Şüphesiz komik ama bir komedi değil; ciddi ama sert değil.

Sakın annem duymasın!

14 Temmuz'da ülkede normal bir gün olduğunu düşünün; akşam haberlerini izledikten sonra ertesi sabah işe vaktinde gidebilmek adına erkenden yatıyorsunuz, o akşam farkında olmadan girdiğiniz koma sonrası felç geçiriyor ve on ay hastane odasında yarı baygın bir şekilde uzun zaman geçiriyorsunuz. On ayın ardından darbe girişimi olduğunu, sınır ötesi hareketliliğin arttığını, onlarca masum sivilin yok yere öldürüldüğünü, ekonominin harap olduğunu ve İstanbul/Ankara da dahil birçok şehrin bu zamana kadar eşi benzeri görülmemiş bir terör saldırısının kurbanı olduğunu öğrenmek için komadan uyanıyorsunuz.

Bu bana oldukça tuhaf geliyor.

Ancak Alman yönetmen Wolfgang Beck benzer bir fikre dayanan bir filmi yazdı ve yönetti. 1989'da Doğu Almanya'da yaşayan Alex'in annesi aniden komaya girer. Komada kaldığı sekiz ay boyunca dünya politik düzeninde hiç beklenmedik gelişmeler olur. Komünist Parti'nin en sıkı savunucularından ve aktif destekçilerinden biri olan Christiane, sekiz ay sonra uyandığında yaşadığı dünya sandığından oldukça farklıdır.

Berlin Duvarı yıkılmış, Kapitalizm, Doğu Almanya'da kendisini göstermeye başlamıştır. Alex, annesinin zaten hassas olan sağlığını düşünerek bu gerçekleri ondan saklamaya karar verir ama bu hiç de kolay olmayacaktır. Değişim rüzgarları sadece sokaklarda değil evlerin içinde de esmeye başlamışken, annesini tüm bu gerçeklerden koruyabilmek adına sadece kendilerinin olduğu masalsı bir dünya kurar.

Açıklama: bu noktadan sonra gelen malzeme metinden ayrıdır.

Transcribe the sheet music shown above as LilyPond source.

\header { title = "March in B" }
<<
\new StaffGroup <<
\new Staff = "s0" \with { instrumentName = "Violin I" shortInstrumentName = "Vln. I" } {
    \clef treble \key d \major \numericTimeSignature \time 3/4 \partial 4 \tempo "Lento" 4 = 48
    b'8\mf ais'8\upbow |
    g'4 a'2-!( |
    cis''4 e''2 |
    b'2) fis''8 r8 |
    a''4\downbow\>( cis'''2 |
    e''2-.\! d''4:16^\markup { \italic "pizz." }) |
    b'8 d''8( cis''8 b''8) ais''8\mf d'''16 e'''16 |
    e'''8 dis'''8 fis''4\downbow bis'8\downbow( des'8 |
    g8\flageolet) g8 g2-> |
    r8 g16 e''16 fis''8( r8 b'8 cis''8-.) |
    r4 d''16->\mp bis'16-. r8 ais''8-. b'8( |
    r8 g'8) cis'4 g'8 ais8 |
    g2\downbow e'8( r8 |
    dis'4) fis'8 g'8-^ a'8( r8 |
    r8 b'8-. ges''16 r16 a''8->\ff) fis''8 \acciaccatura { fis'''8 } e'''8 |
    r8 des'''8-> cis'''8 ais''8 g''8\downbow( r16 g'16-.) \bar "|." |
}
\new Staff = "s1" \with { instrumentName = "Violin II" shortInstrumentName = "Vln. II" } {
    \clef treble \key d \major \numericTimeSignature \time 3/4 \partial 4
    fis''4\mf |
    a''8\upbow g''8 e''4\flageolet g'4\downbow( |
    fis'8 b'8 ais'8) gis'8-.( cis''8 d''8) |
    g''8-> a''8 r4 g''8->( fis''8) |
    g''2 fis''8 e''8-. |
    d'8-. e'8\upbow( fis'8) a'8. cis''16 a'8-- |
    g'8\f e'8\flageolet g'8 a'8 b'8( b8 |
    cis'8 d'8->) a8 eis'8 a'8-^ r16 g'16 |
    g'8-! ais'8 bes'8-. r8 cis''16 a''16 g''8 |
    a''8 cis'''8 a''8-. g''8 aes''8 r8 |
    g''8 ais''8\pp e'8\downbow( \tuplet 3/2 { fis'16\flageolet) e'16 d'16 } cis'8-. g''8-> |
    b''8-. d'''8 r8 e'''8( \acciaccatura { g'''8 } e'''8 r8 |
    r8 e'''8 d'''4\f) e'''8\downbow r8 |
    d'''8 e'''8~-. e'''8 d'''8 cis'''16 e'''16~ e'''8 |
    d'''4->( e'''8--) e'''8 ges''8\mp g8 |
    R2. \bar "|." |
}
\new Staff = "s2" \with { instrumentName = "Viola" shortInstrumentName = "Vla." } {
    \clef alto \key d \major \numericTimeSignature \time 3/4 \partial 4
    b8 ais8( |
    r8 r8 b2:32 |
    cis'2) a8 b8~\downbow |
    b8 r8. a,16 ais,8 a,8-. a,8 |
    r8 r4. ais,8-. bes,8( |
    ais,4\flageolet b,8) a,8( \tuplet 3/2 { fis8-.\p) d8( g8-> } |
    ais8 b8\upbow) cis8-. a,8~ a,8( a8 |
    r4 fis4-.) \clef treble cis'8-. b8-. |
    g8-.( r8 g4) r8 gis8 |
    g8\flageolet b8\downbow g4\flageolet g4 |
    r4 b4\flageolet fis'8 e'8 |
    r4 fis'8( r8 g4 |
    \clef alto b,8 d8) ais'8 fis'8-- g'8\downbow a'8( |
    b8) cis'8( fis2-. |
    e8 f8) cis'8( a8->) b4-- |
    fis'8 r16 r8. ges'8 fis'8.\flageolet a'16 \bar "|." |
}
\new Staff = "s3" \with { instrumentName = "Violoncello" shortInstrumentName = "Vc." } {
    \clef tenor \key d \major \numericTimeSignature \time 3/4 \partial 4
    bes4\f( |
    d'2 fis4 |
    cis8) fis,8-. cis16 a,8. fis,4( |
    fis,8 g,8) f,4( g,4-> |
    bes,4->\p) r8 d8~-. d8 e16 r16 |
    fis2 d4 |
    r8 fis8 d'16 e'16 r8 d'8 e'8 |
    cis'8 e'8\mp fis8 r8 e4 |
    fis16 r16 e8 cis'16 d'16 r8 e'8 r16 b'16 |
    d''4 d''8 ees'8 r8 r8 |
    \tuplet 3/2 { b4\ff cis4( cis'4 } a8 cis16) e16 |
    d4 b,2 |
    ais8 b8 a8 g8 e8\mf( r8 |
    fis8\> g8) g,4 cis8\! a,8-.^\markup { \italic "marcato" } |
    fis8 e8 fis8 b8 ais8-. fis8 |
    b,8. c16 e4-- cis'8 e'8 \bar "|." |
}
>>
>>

Merhaba Yeni Dünya! Wolfgang Becker'in bu politik filmi Almanya'nın birleşmesinden hemen önce ve hemen sonra Doğu Almanya'da geçen bir hikayeyi anlatıyor. 2003 Avrupa Film Akademisi'nin En İyi Avrupa Filmi Ödülü'nü kazanan film, Uluslararası Festivalin de gözdelerinden biri olmuştur.